Today Beltany has 64 stones of varying height and width enclosing an earthen platform. The centre is greatly disturbed and most likely was the result of digging by locals in 1700s for available loose stones to build farmsteads and field boundaries. This evidence was given orally to the Ordnance Survey field officers in 1830s which is written into the OS records. It states that locals recalled the removal of vast heaps of stone and sepulchral type graves with bones. The boulder wall close to the circle may support this evidence and the mention in OS early maps of ‘Tops Village’ at the foot of the hill. The enigmatic Stone Circle is situated on the summit of Tops Hill, the anglicized Gaelic word meaning ‘the lighting of a ceremonial torch’. Several stones are cupmarked. One in particular, the triangle stone on NE is decorated with circular incisions or cup marks visible to naked eye. Other stones have what appears to be replicated star constellations. The heavy stones on NW lean outwards possibly from pressure of the earlier debris and boulders removed in 1700s or due to depletion of earthen bank.
This was a ritual site associated with marking the agricultural Celtic year – the summer and winter Solstices and Equinox. The Celtic Ritual Year was in 4 parts – Beltaine (May), Samhain (November) the main parts and Imbolg (February) and Lughnasa (August). Beltany may be linked to marking both sunrise and sunset at these important ritual and ceremonial events in the year. It may also have a lunar orientation, yet to be calculated.
A single ‘outlier’ stone about 2 metres high stands to the southeast of the circle. It probably had some function related to the rituals or ceremonies in the circle. Or it may be one of the several line standing stones found in fields around the slopes of Tops hill and valley.
A carved stone head (flat to back) is believed to have come from lands around Beltany and thought to have functioned as either a mask or a mould from which ceremonial masks were fashioned in bronze or even gold. It is in the vaults at the National Museum in Dublin. These megaliths indicate that this landscape was marked out and used as a sacred and ritual site for several millennia.

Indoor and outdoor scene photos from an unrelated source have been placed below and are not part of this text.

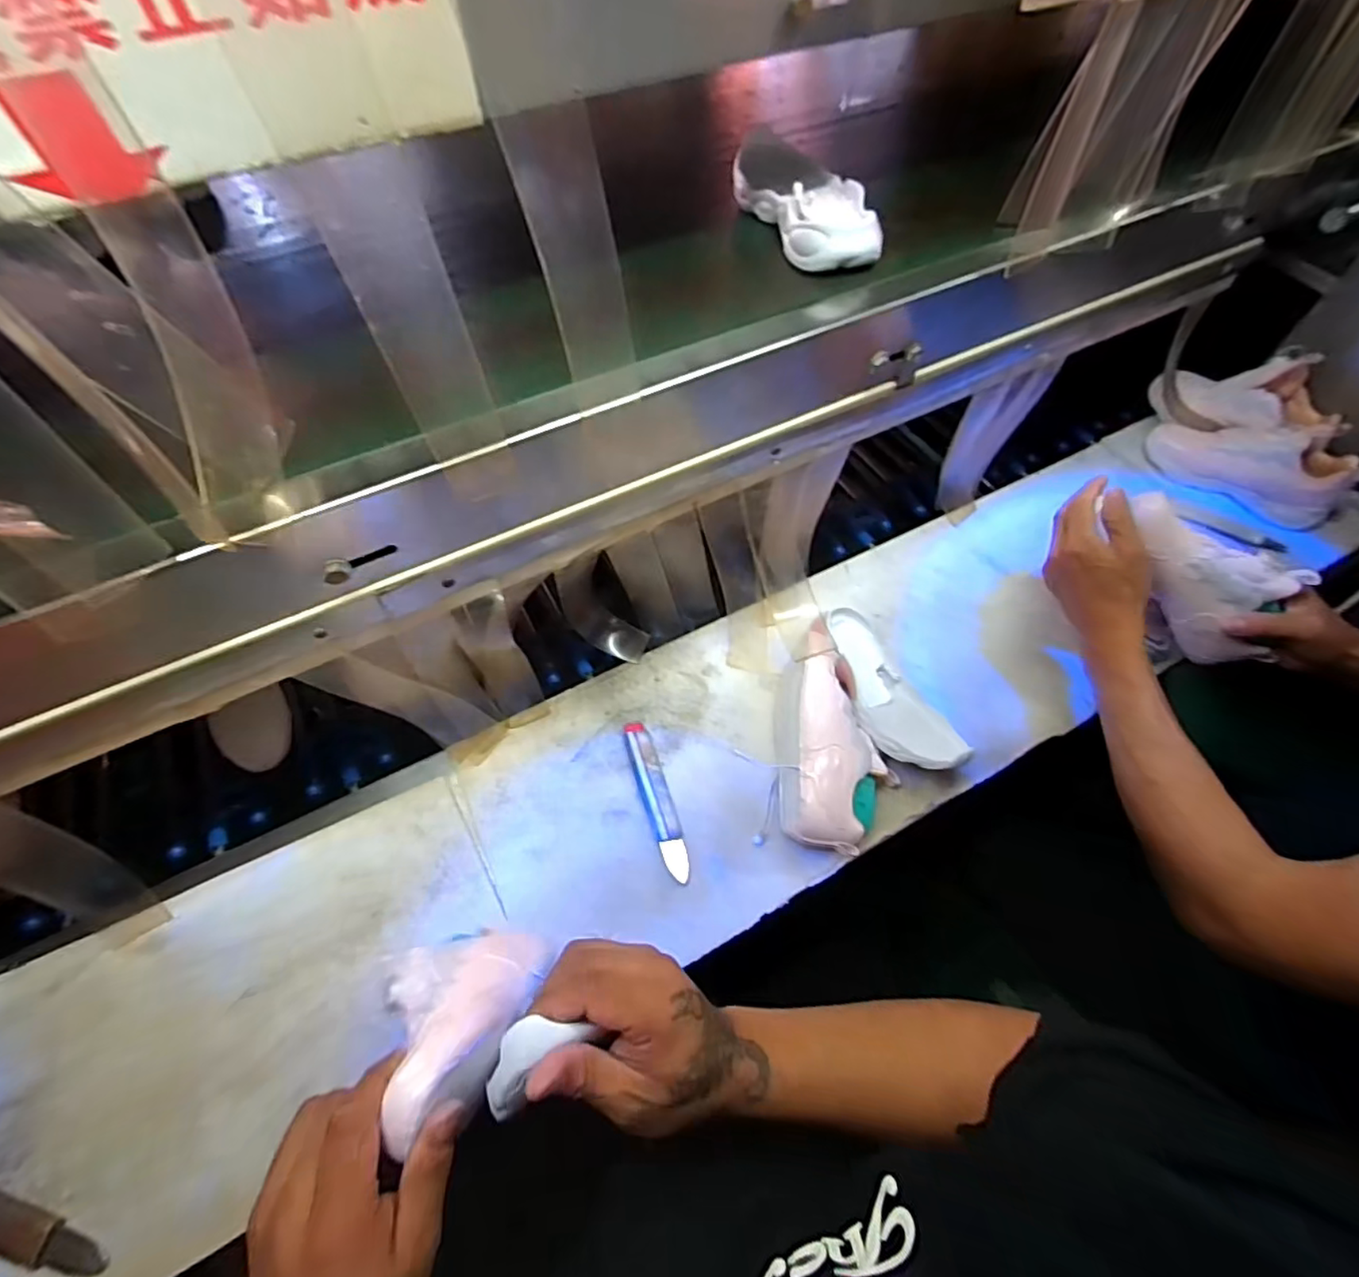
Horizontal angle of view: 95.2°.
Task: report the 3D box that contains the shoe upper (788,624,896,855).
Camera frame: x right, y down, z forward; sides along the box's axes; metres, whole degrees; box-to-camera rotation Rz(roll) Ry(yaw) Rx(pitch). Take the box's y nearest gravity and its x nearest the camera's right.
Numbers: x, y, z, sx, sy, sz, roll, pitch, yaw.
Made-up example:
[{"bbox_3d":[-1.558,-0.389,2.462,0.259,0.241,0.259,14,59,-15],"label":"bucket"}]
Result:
[{"bbox_3d":[0.153,0.089,0.613,0.099,0.076,0.229,8,59,4],"label":"shoe upper"}]

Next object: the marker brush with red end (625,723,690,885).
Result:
[{"bbox_3d":[-0.023,0.156,0.613,0.027,0.011,0.164,-15,60,-10],"label":"marker brush with red end"}]

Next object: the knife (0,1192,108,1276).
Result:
[{"bbox_3d":[-0.494,0.428,0.453,0.164,0.012,0.030,12,59,6],"label":"knife"}]

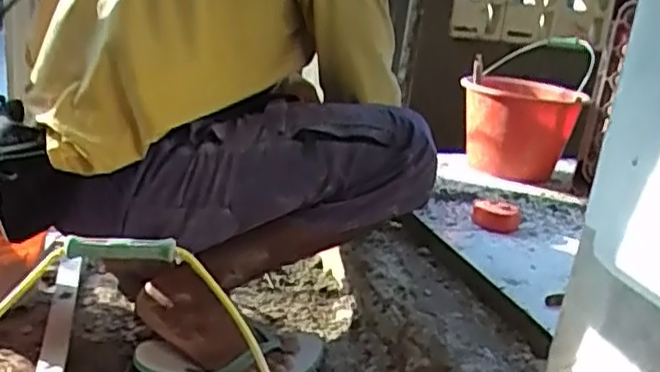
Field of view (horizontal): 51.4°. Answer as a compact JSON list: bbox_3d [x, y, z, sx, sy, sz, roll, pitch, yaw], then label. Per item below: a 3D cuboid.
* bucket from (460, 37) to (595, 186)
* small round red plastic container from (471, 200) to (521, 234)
[{"bbox_3d":[0.437,-0.157,1.586,0.268,0.318,0.246,12,18,14],"label":"bucket"},{"bbox_3d":[0.301,0.055,1.246,0.087,0.041,0.103,12,18,14],"label":"small round red plastic container"}]

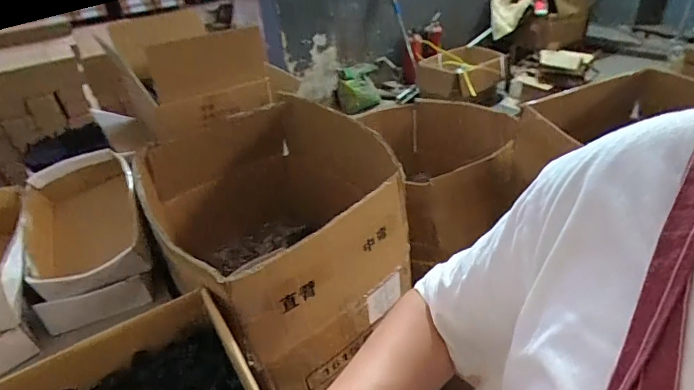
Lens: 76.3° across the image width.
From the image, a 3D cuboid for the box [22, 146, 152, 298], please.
[{"bbox_3d":[-0.408,0.076,0.720,0.167,0.199,0.242,-18,37,-17],"label":"box"}]

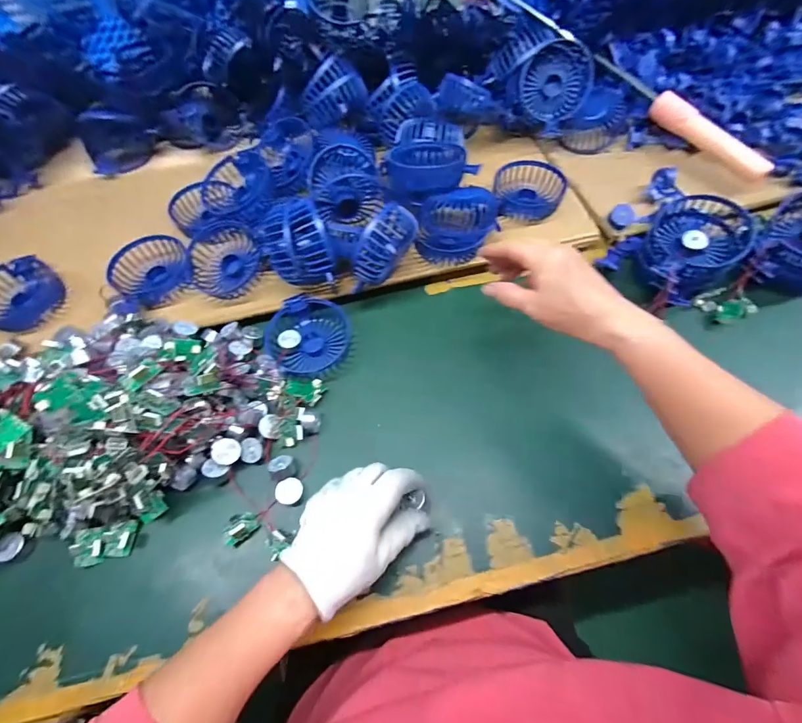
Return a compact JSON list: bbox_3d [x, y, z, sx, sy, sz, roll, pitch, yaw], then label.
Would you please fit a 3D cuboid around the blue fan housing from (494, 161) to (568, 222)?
[{"bbox_3d":[0.161,-0.215,0.490,0.079,0.038,0.081,-1,62,2],"label":"blue fan housing"}]

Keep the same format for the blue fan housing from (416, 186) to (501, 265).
[{"bbox_3d":[0.067,-0.158,0.455,0.093,0.056,0.090,4,62,5],"label":"blue fan housing"}]

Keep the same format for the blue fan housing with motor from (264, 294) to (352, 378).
[{"bbox_3d":[-0.100,-0.028,0.417,0.083,0.031,0.089,-1,62,2],"label":"blue fan housing with motor"}]

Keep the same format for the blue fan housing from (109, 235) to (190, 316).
[{"bbox_3d":[-0.299,-0.106,0.453,0.095,0.031,0.095,-1,62,2],"label":"blue fan housing"}]

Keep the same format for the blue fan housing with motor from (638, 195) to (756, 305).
[{"bbox_3d":[0.309,-0.122,0.416,0.111,0.052,0.097,-37,69,-15],"label":"blue fan housing with motor"}]

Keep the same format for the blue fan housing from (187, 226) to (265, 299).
[{"bbox_3d":[-0.203,-0.115,0.449,0.080,0.035,0.078,-1,62,2],"label":"blue fan housing"}]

It has been suggested[by whom?] that the name of the site is linked to the Celtic festival of fertility known as 'Beltane', the anglicised name for the Gaelic May Day festival, commonly held on 1 May and historically, widely observed throughout Ireland, Scotland and the Isle of Man. In Irish the name for the festival day is Lá Bealtaine, in Scottish Gaelic Là Bealltainn and in Manx Gaelic Laa Boaltinn/Boaldyn.